→ Supplied text
[Start of section]

So, what do we do about it?

Well, I don't know. I'm certainly no expert on the economy. I can say few things with confidence when it comes to fixing the current situation - and I strongly suspect that nobody else can either, especially the 'experts' who aimed us square at the iceberg.

I will say a couple of things though:

- While there is a pressing to need to get a fix implemented, sooner rather than later, we need to proceed with common sense and an eye on the implications of whenever solutions are approved. It took a decade of mistakes to get us into this mess, and I seriously doubt that a bill slapped together by Congress at the eleventh hour is going to fix the problem or do anything but get us further into the hole. We need to take whatever time is necessary and find real solutions and long term corrections, rather than just throw money we don't have at Wall Street.

[End of section]

→ To-do item
Pick up the commentary on fixing the economy right after its final sentence and keep writing in the same voice. The records have nothing to do with this.

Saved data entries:
[Start of section]

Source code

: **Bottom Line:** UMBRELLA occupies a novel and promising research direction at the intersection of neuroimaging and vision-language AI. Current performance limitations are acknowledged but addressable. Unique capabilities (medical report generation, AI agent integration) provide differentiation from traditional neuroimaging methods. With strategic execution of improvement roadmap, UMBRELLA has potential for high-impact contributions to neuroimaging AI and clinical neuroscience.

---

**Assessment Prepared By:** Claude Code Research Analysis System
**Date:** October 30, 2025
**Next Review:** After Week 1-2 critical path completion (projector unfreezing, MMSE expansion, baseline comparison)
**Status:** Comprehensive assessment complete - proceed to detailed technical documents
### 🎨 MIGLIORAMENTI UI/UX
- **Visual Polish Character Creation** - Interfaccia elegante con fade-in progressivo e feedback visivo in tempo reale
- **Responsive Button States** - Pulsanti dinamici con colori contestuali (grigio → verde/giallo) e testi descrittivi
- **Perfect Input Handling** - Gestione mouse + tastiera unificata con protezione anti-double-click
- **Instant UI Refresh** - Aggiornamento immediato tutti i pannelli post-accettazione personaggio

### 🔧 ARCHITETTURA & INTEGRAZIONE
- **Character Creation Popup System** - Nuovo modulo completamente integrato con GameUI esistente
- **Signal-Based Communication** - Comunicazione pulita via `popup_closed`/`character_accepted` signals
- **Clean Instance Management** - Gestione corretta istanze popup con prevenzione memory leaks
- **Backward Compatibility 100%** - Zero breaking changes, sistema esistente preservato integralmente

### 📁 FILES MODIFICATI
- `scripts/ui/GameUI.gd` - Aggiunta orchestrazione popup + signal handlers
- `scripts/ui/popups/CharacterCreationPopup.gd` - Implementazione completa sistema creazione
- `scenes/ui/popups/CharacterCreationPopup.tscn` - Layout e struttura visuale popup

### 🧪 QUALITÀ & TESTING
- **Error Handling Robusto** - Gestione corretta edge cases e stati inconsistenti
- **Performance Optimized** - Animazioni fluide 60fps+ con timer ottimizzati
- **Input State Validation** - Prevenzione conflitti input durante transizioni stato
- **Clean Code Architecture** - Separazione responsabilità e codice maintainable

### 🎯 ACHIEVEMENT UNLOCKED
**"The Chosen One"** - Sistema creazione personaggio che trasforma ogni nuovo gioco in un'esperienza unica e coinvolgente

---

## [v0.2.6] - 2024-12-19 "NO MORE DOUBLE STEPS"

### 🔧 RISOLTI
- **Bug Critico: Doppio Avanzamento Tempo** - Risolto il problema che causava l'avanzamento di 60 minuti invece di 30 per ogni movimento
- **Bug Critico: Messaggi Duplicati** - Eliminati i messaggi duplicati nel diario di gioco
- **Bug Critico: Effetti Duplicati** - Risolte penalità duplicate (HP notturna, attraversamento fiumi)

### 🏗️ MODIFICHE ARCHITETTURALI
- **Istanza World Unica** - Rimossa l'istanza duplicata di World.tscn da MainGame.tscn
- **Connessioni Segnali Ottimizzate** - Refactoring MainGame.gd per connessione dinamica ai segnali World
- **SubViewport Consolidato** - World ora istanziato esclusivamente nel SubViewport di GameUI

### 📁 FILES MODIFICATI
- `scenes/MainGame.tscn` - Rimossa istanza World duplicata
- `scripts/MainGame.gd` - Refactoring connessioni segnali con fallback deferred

[End of section]

→ Response area
- I think that any presidential candidate who attempts to turn this mess to his own political gain in order to score points with the voters should be run out of town on a rusty rail - and I am looking directly at you, John McCain. So far, McCain's only concrete response to the crisis is to blame Barrack Obama, and for that if for nothing else he will not now, or ever, get my vote. Period. Now, I don't think Obama's response has been particularly exemplary either, but McCain has cast himself in the same foul cloth of the Bush Administration and frankly from where I sit I can no longer tell the two apart. If he truly thinks at this point that as a Senator his duty is to the country, then honor demands he perform that duty without regard for his own ambition. The mere fact that he can't shows exactly how far behind he's left his training as a Naval Officer, and exactly how similar his own hubris is to those who got us into this mess in the first place.

- And speaking of those who got us into this mess, I won't support any bail-out bill that does not directly punish, and severely, those arrogant greedy bastards. The executives of every S&L and investment firm involved in this process should be bankrupted, their personal assets seized and liquidated to help pay the trillion dollar debt they've levied on us without our consent or approval. I'm talking every penny, every stitch of clothing, every house, car, boat, bank account and bonus - and then dump them on the street in front of a homeless shelter. Fuck 'em, hard.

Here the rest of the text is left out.